## EXERCISES TO COMPLETE
**a.** From the text on why ML engineers should learn Kubernetes, extract everything from "I agree with" down to "team about infrastructure." without changing a word.
**b.** Reproduce every one of the records below line for line, with no alterations.

## SUPPLIED TEXT
━━━━
Why Should ML Engineers Learn Kubernetes?
Kubernetes, known as K8s, is an open-source system for deploying and managing containerized applications in the cloud. An increasing amount of modern web applications are deployed on K8s. If you are an ML engineer, it is increasingly likely that either the infrastructure you use to train, monitor, or orchestrate your models is deployed on K8s, or downstream applications that consume your models are running on K8s. However, K8s is a complex system that can be intimidating to learn.
I agree with Chip Huyen that, in theory, Data Scientists shouldn’t need to learn K8s. However, the truth is: Even though you shouldn’t have to, it’s really beneficial if you do! I’ve found that I’m often constrained by infrastructure and that infrastructure is increasingly hosted on Kubernetes.
For example, I’m rarely given access to a cloud provider’s console, and instead, I have access to a K8s cluster with some data tools already installed. When something goes awry, it’s beneficial to know enough about K8s to debug the issue. Additionally, familiarity with basic concepts allows me to have more productive conversations with my team about infrastructure.
Vicki Boykis seems to agree that the investment in learning this technology is worthwhile1:
Below, I outline several reasons why learning K8s is a good idea for machine learning engineers2.
Hosted data/ML tools are not always an option
Large cloud providers offer their flavors of ML infrastructure as hosted solutions3. However, there is often a gap between these offerings and the needs of machine learning teams. For example, I’ve seen the following tools deployed alongside or in place of hosted solutions:
- Metaflow
- Kubeflow
- Argo
- JupyterHub
- Dask
- etc.
When open source isn’t enough, third-party vendors are happy to install their software on your cloud. However, you often need basic infrastructure skills to enable this. These skills often intersect with Kubernetes. While you may not be responsible for deploying the infrastructure yourself, it is helpful to understand the basics of how things work so that you can do basic debugging and troubleshooting. For example, knowing where to find logs or an API/HTTPS endpoint can unblock you in many cases.
Nobody is coming to save you
A typical first experience as a machine learning professional is that you don’t have the necessary tools to get started. This is incredibly frustrating, as making progress without the proper tools can be hard. This experience usually culminates in a conversation like this:
ML Eng: I’m excited to join ACME company! You’ve hired me to optimize marketing spending with predictive models. The issue is that we don’t have the basic infrastructure or tools necessary for me to work efficiently.
━━━━
## INPUT
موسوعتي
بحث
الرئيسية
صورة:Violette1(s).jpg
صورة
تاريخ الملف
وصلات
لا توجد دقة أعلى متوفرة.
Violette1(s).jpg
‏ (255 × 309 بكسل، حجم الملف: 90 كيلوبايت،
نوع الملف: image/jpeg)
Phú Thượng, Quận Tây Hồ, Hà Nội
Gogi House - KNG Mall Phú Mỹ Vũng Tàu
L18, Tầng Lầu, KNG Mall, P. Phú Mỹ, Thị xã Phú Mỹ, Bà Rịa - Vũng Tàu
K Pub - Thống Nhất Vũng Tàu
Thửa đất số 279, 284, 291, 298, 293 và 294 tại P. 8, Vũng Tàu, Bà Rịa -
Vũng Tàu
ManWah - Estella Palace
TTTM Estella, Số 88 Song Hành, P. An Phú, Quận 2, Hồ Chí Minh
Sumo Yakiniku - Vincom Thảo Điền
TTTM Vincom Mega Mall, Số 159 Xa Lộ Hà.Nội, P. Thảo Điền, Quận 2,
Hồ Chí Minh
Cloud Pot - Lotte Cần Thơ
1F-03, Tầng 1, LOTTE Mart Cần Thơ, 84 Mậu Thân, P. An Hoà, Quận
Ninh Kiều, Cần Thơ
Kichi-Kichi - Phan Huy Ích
━━━━
## PER-TASK OUTPUTS
**a.**
I agree with Chip Huyen that, in theory, Data Scientists shouldn’t need to learn K8s. However, the truth is: Even though you shouldn’t have to, it’s really beneficial if you do! I’ve found that I’m often constrained by infrastructure and that infrastructure is increasingly hosted on Kubernetes.
For example, I’m rarely given access to a cloud provider’s console, and instead, I have access to a K8s cluster with some data tools already installed. When something goes awry, it’s beneficial to know enough about K8s to debug the issue. Additionally, familiarity with basic concepts allows me to have more productive conversations with my team about infrastructure.

**b.**
موسوعتي
بحث
الرئيسية
صورة:Violette1(s).jpg
صورة
تاريخ الملف
وصلات
لا توجد دقة أعلى متوفرة.
Violette1(s).jpg
‏ (255 × 309 بكسل، حجم الملف: 90 كيلوبايت،
نوع الملف: image/jpeg)
Phú Thượng, Quận Tây Hồ, Hà Nội
Gogi House - KNG Mall Phú Mỹ Vũng Tàu
L18, Tầng Lầu, KNG Mall, P. Phú Mỹ, Thị xã Phú Mỹ, Bà Rịa - Vũng Tàu
K Pub - Thống Nhất Vũng Tàu
Thửa đất số 279, 284, 291, 298, 293 và 294 tại P. 8, Vũng Tàu, Bà Rịa -
Vũng Tàu
ManWah - Estella Palace
TTTM Estella, Số 88 Song Hành, P. An Phú, Quận 2, Hồ Chí Minh
Sumo Yakiniku - Vincom Thảo Điền
TTTM Vincom Mega Mall, Số 159 Xa Lộ Hà.Nội, P. Thảo Điền, Quận 2,
Hồ Chí Minh
Cloud Pot - Lotte Cần Thơ
1F-03, Tầng 1, LOTTE Mart Cần Thơ, 84 Mậu Thân, P. An Hoà, Quận
Ninh Kiều, Cần Thơ
Kichi-Kichi - Phan Huy Ích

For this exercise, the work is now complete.